Monday, April 09, 2018

What is vCenter PNID?

Today I have got the question what is PNID in vCenter.

Well, PNID (primary network identifier) is a VMware internal term and it is officially called "system name".

But my question to the questioner was why he needs to know something about PNID. I have got the expected answer. The questioner did some research how to change vCenter IP address and hostname.

So let's discuss these two requests independently.

First thing first, vCenter hostname cannot be changed. At least for vCenter 6.0 and 6.5. It may or may not change in the future.

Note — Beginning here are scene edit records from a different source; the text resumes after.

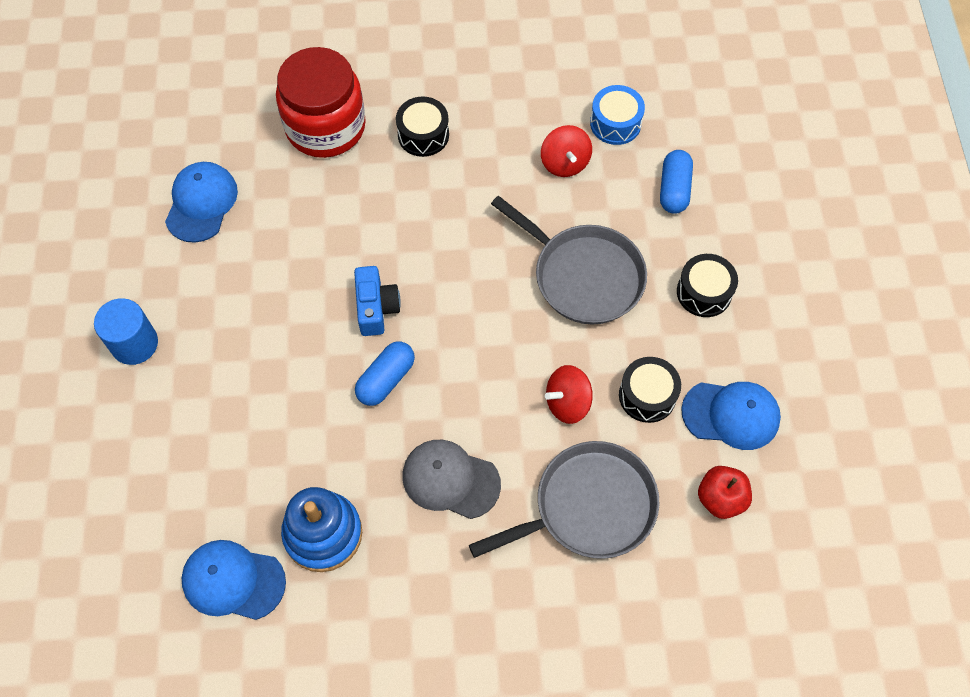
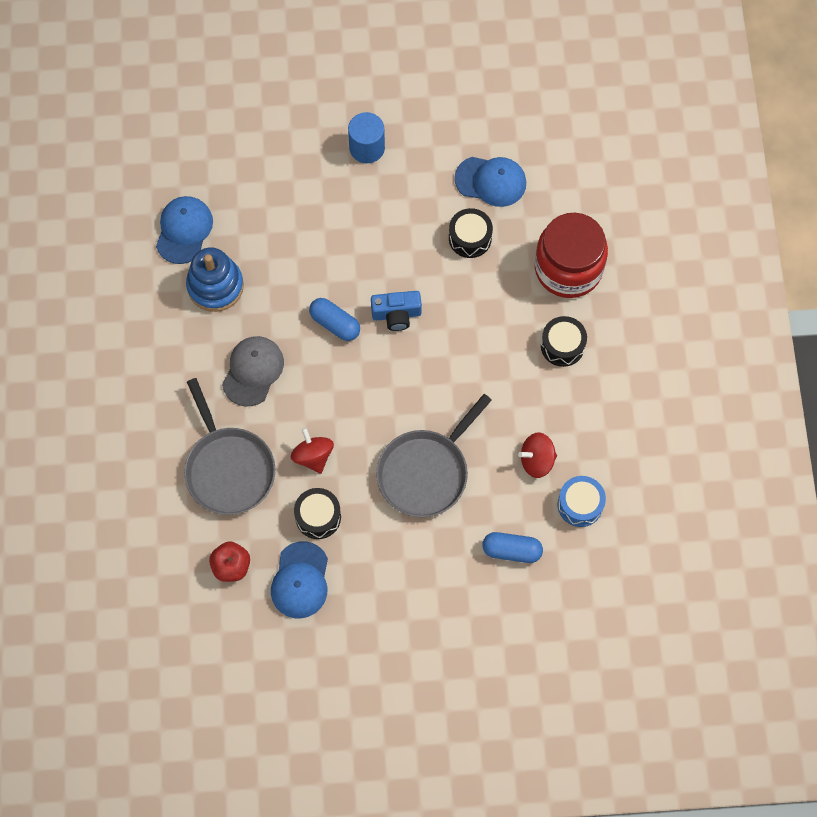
camera: 90 degrees right, 5 degrees up
black drum [677,254,738,317] -> black drum moved to [449,208,493,258]

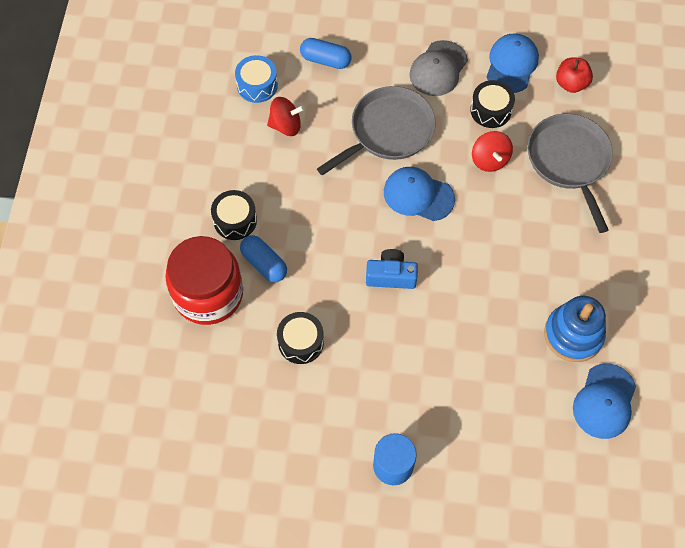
camera: 170 degrees left, 5 degrees down
grey cap [222,336,284,407] -> grey cap moved to [410,40,468,96]
blue capsule [309,298,360,341] -> blue capsule moved to [240,235,287,282]
blue cap [455,157,526,207] -> blue cap moved to [384,167,455,221]

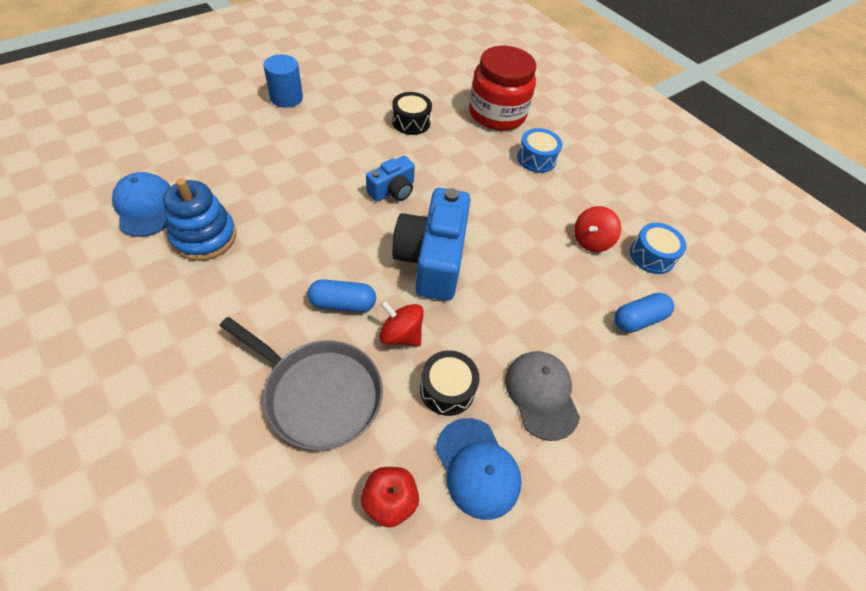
camera: 130 degrees right, 10 degrees down
black drum [211,190,257,240] -> blue drum [517,128,562,173]
blue capsule [240,235,287,282] -> blue capsule moved to [308,279,376,312]
grey pan [317,86,436,175] -> none
blue cap [384,167,455,221] -> blue camera [392,188,470,301]

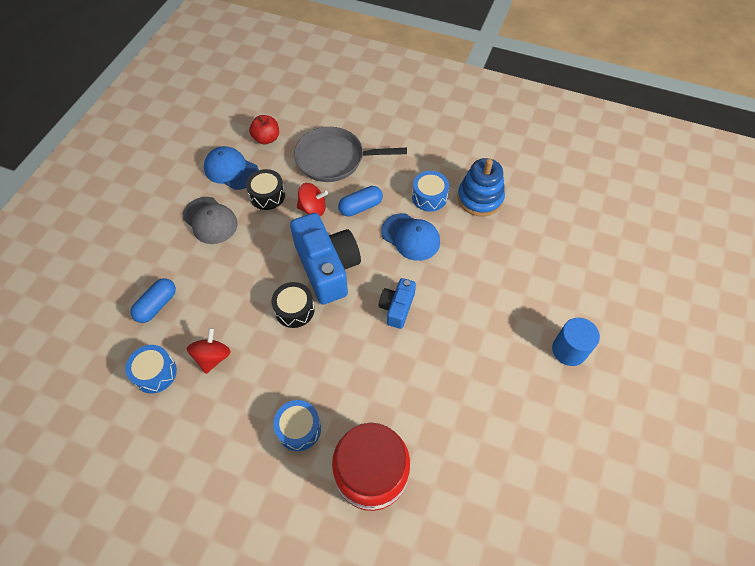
camera: 155 degrees right, 5 degrees up
blue cap [112,172,171,237] -> blue cap moved to [381,213,440,261]
black drum [392,92,432,135] -> black drum moved to [271,282,315,328]
none -> blue drum [412,171,449,212]

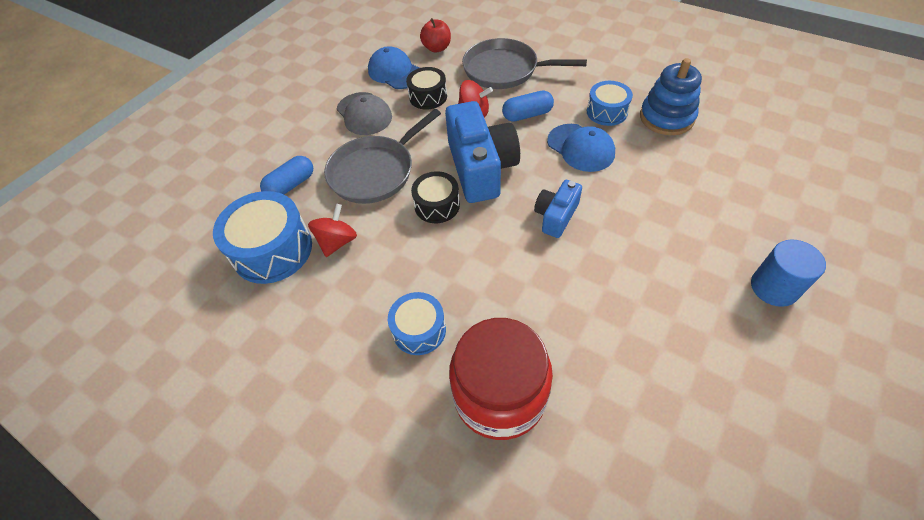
camera: 15 degrees right, 5 degrees down
blue drum [125,345,177,394] -> blue drum [213,191,312,284], size x1.67
none -> grey pan [324,109,441,204]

On the other hand, vCenter IP can be changed.  However, system name (aka PNID) is very important when you are trying to change vCenter IP address. vCenter IP address can be changed only when you have entered FQDN during vCenter installation. In such case, PNID is the hostname. In case, you did not enter FQDN during vCenter installation, the IP address is used as PNID which would end up in the inability to change the vCenter IP Address.

Below is the command how to check in VCSA what is your vCenter PNID.

root@vc01 [ ~ ]# /usr/lib/vmware-vmafd/bin/vmafd-cli get-pnid --server-name localhost
vc01.home.uw.cz

root@vc01 [ ~ ]# 

In this case above, PNID is the hostname (vc01.home.uw.cz) so I would be able to change IP address.

3 comments:

blake dufour said...

great write up! luckily, i used the fqdn during the install. changing the IP address becomes very important in a DR situation.

David Pasek said...

I'm happy it helps you.

Well, if it is a good solution for DR depends on your DR plan & design.

In case you have a single vCenter somehow replicated from production to DR location and you cannot re-route IP subnets between locations then it is very important. To be honest, I do not think this is the best DR design but it depends on a lot of other factors and if it works for you, your job is done.

Spencer said...

David mentioned that it might be possible to change PNID in the future, and apparently, with vCenter Server 6.7 U3, it now is.